Estas opiniones positivas subrayaban que el cuidado se extendía más allá del paciente, abarcando también a la familia, manteniéndola informada y contenida. Este tipo de enfoque integral es un pilar fundamental en la asistencia geriátrica de calidad, donde la tranquilidad de la familia es un reflejo directo del bienestar del adulto mayor.

Una Realidad Dividida: Denuncias y Puntos Críticos

Sin embargo, en marcado y alarmante contraste, existe un testimonio de un familiar que califica la experiencia como "un desastre" y "un horror". Esta reseña, valorada con una sola estrella, detalla una acusación extremadamente grave: una residente que habría ingresado al establecimiento sin problemas de piel y, tras su estancia, fue retirada con dos escaras. Las escaras, también conocidas como úlceras por presión, son lesiones en la piel que resultan de una presión prolongada sobre la misma. En el ámbito del cuidado de ancianos, su aparición es a menudo una señal de alerta que puede indicar falta de movilidad, higiene inadecuada o, en definitiva, negligencia.

La denuncia va más allá, afirmando que la dueña del lugar habría intentado minimizar la gravedad del asunto, alegando que las lesiones eran recientes. Según el testimonio, tanto el personal de la ambulancia que trasladó a la residente como los médicos de la clínica donde fue ingresada posteriormente —en terapia intensiva— habrían confirmado que las escaras no eran de formación reciente. Este tipo de situaciones representa una de las peores pesadillas para cualquier familia, generando una profunda desconfianza y poniendo en tela de juicio todos los protocolos de cuidado del lugar.

¿Qué nos dice esta dualidad de opiniones?

La existencia de experiencias tan polarizadas en un mismo geriátrico puede deberse a múltiples factores. Podría ser un reflejo de cambios en la administración o en el personal a lo largo del tiempo, donde la calidad del servicio decayó drásticamente. También es posible que el nivel de atención variara según la dependencia y las necesidades específicas de cada residente, fallando en los casos de mayor complejidad. Independientemente de la causa, esta disparidad subraya una lección vital para los potenciales clientes de cualquier residencia para adultos mayores: la necesidad de realizar una investigación exhaustiva y continuada.
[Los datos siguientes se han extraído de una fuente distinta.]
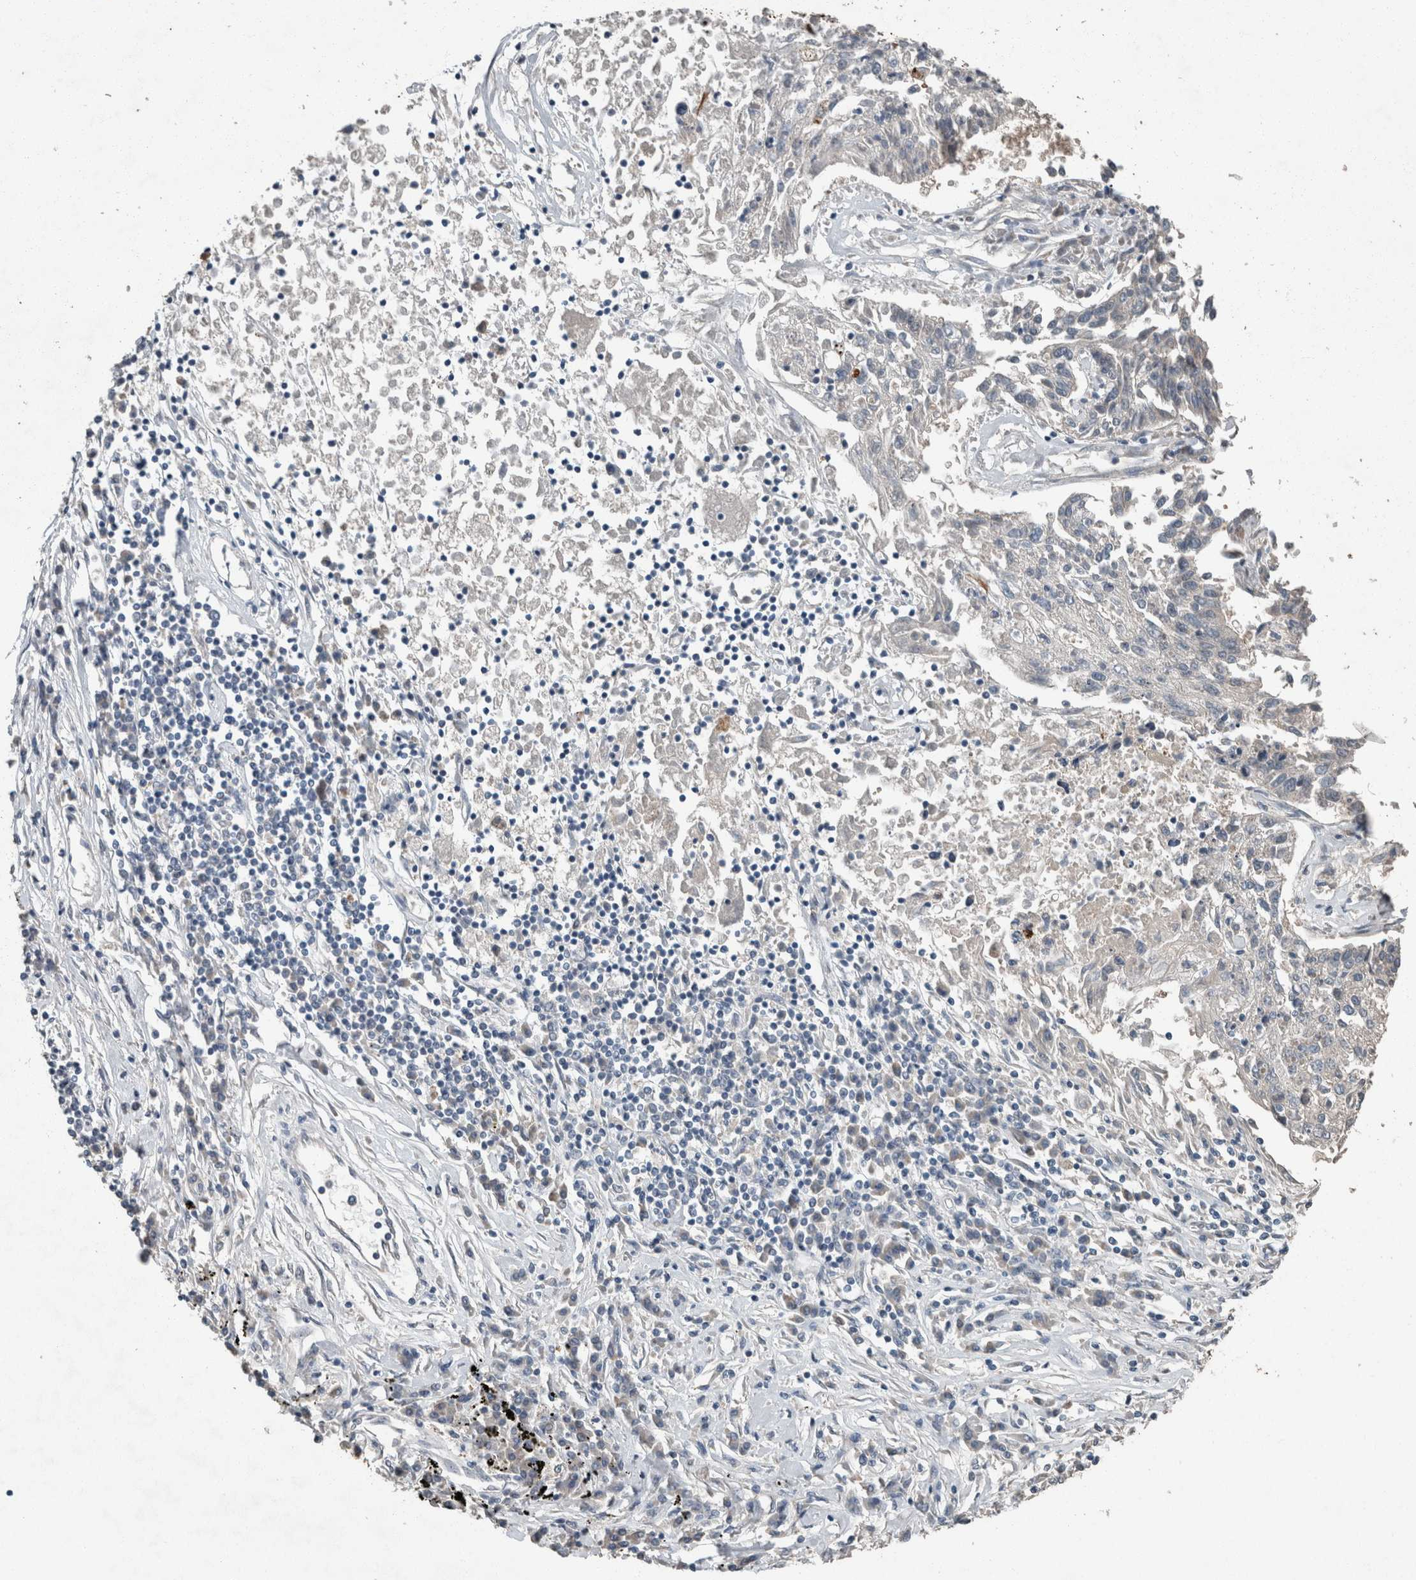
{"staining": {"intensity": "strong", "quantity": "25%-75%", "location": "cytoplasmic/membranous,nuclear"}, "tissue": "lung cancer", "cell_type": "Tumor cells", "image_type": "cancer", "snomed": [{"axis": "morphology", "description": "Normal tissue, NOS"}, {"axis": "morphology", "description": "Squamous cell carcinoma, NOS"}, {"axis": "topography", "description": "Lymph node"}, {"axis": "topography", "description": "Cartilage tissue"}, {"axis": "topography", "description": "Bronchus"}, {"axis": "topography", "description": "Lung"}, {"axis": "topography", "description": "Peripheral nerve tissue"}], "caption": "There is high levels of strong cytoplasmic/membranous and nuclear positivity in tumor cells of lung squamous cell carcinoma, as demonstrated by immunohistochemical staining (brown color).", "gene": "KNTC1", "patient": {"sex": "female", "age": 49}}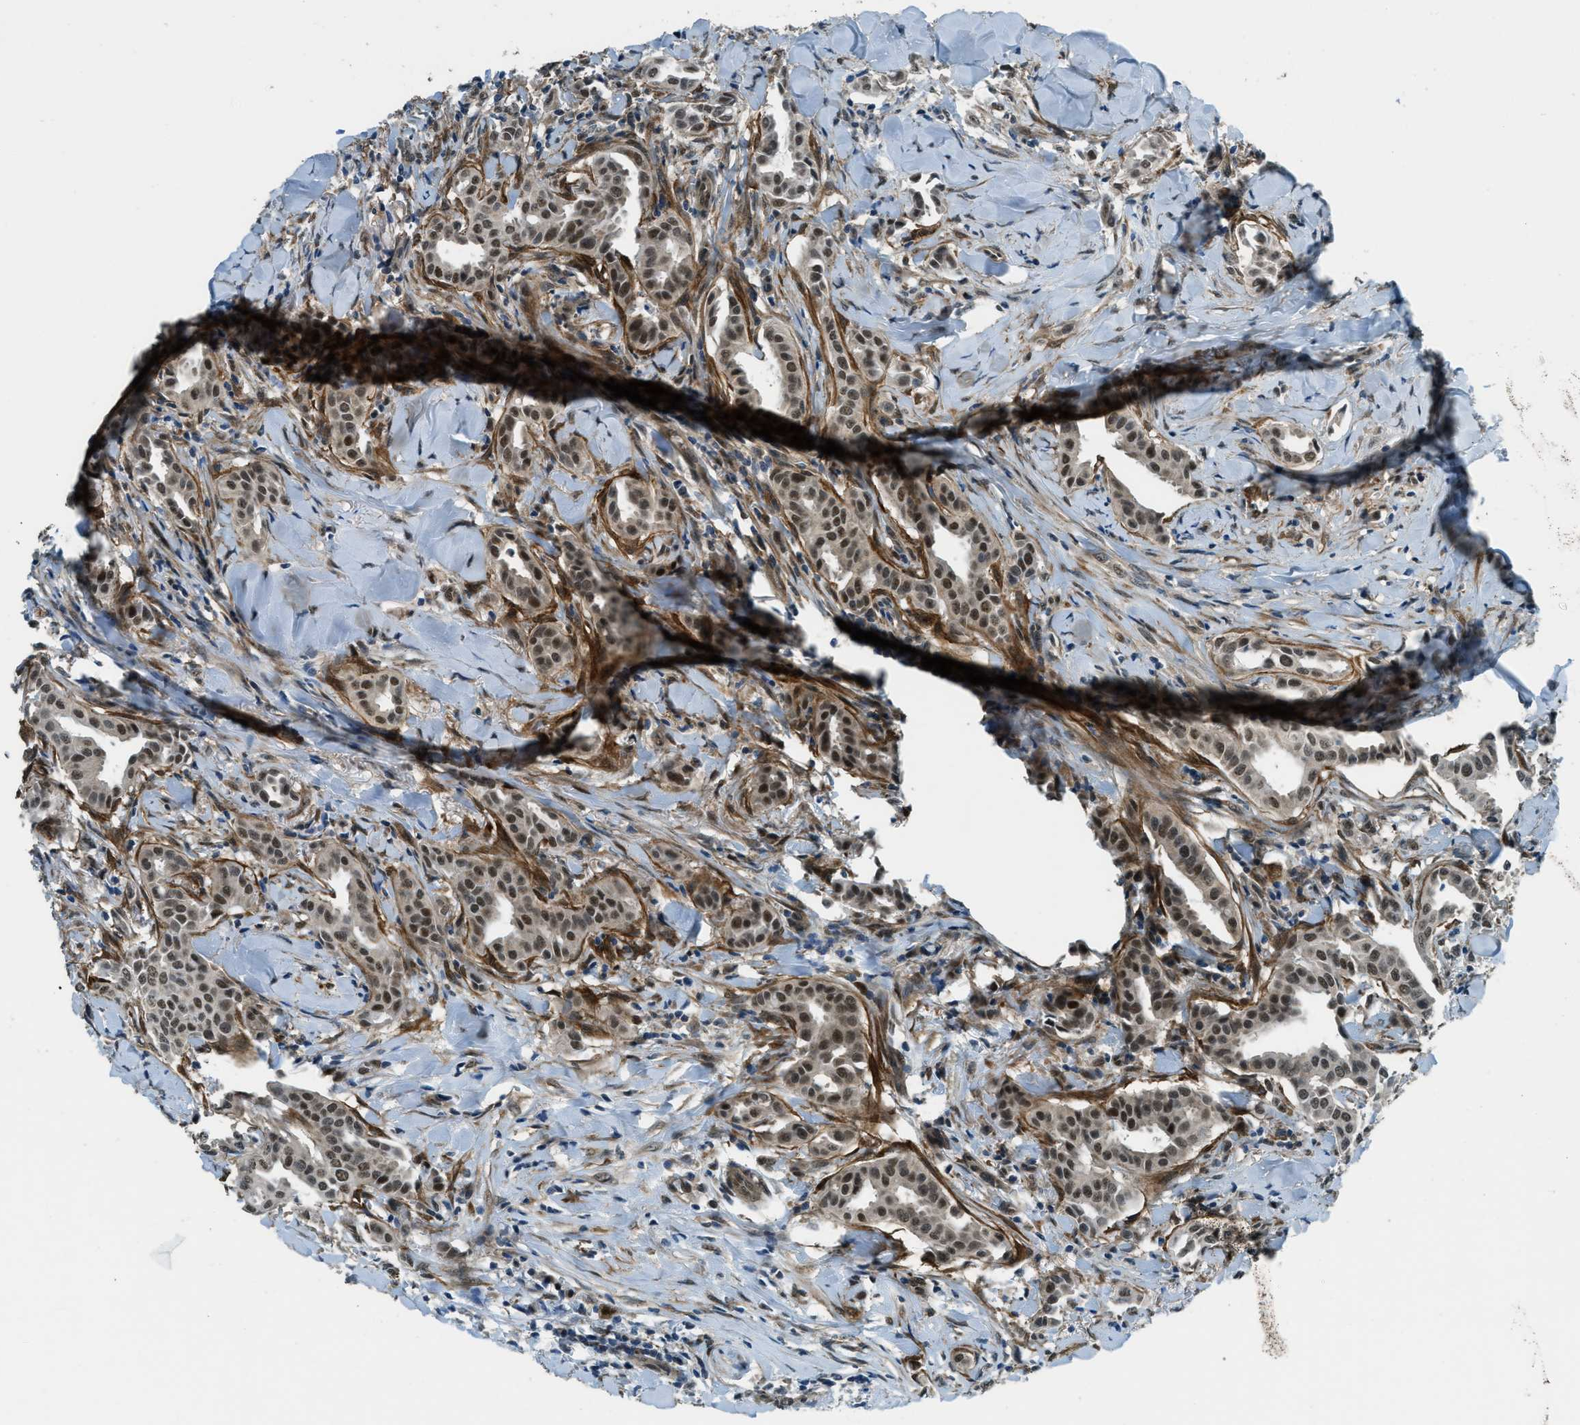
{"staining": {"intensity": "moderate", "quantity": ">75%", "location": "nuclear"}, "tissue": "head and neck cancer", "cell_type": "Tumor cells", "image_type": "cancer", "snomed": [{"axis": "morphology", "description": "Adenocarcinoma, NOS"}, {"axis": "topography", "description": "Salivary gland"}, {"axis": "topography", "description": "Head-Neck"}], "caption": "Adenocarcinoma (head and neck) tissue demonstrates moderate nuclear staining in about >75% of tumor cells, visualized by immunohistochemistry. The staining is performed using DAB brown chromogen to label protein expression. The nuclei are counter-stained blue using hematoxylin.", "gene": "NPEPL1", "patient": {"sex": "female", "age": 59}}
El Legado de un Cierre Permanente

Aunque las razones específicas detrás del cierre definitivo de la Residencia Geriátrica Flor de Lis no se han hecho públicas, la presencia de una denuncia tan severa sobre la salud en la tercera edad de uno de sus residentes no puede ser ignorada. Para las familias que hoy se encuentran en la búsqueda de un lugar seguro para sus mayores, la historia de este establecimiento sirve como un caso de estudio.

Es fundamental no basar una decisión tan importante únicamente en las reseñas online, ya sean buenas o malas. La recomendación es siempre realizar visitas presenciales, preferiblemente sin previo aviso y en diferentes horarios, para observar la dinámica real del lugar. Conversar con los residentes actuales y sus familias, preguntar directamente sobre los protocolos para prevenir escaras y otras complicaciones comunes, y verificar las habilitaciones y certificaciones del personal son pasos ineludibles. La infraestructura, como la entrada accesible para sillas de ruedas que poseía este lugar, es importante, pero el factor humano y la calidad del cuidado médico son primordiales. La elección de un geriátrico es una de las decisiones más delicadas y, como demuestra este caso, requiere un análisis profundo para garantizar que nuestros seres queridos reciban el respeto, la dignidad y el cuidado que merecen.